Yan has attempted suicide before thanks to being tormented by her visions, which may or may not be authentic, and so it is that she visits Dr Law to see if she can vanquish her demons. When we witness her terrorised by the spirits of her landlord's dead wife and child (killed by a landslide, he informs her over dinner in an inexplicably cheery manner), we know that such experiences are real enough to her, and she attempts suicide once more when Dr Law gives her sedatives which she overdoses on. However, Law and Yan are attracted to one another and when he makes it clear that her visions could well be explained by her resentment and abandonment fears over her parents' divorce, she seems to be cured.

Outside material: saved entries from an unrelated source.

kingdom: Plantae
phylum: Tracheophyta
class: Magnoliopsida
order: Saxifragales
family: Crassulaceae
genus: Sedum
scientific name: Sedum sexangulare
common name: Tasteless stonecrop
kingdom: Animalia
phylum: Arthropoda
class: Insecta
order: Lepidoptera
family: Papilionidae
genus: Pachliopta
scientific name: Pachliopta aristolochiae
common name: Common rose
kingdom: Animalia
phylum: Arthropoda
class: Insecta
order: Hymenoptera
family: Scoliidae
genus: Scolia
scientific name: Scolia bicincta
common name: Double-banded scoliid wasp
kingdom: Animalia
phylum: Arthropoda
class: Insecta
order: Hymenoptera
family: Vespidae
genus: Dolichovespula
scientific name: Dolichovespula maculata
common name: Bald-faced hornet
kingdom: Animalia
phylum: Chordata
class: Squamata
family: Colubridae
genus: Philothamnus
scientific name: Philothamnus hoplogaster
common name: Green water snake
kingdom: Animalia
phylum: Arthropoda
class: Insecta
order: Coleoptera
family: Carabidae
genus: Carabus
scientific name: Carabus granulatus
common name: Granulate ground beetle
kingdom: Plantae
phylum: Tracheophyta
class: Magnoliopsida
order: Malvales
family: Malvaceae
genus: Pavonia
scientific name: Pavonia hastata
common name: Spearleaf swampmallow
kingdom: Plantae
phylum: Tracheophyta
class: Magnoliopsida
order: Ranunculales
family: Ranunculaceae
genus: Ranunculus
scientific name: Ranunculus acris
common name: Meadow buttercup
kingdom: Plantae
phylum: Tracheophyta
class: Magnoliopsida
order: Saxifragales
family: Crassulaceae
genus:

But what about Law? He's starting to suffer visions himself which cannot be so easily explained. Unfortunately Inner Senses has an uncertainty of tone outside of its scare sequences, lapsing into shrill melodrama and even a bizarre comedy montage concerning Law and Yan's relationship at one point. Scripted by director Chi-Leung Law with Tung-Shing Yee from Sin Ling Yeung's story, the film gained notoriety for being the last film completed by Cheung, and appeared to ominously foreshadow the manner in which he died in real life as it all leads up to a suicide attempt from the top of a tall builiding. But you're better to forget all that while watching, as it's a very short aspect of the drama and any talk of this being a cursed film is unfair. Mainly it's a well enough crafted, sympathetic but largely unsurprising ghost story of the kind we've seen many times before and will see many times again. Music by Peter Kam.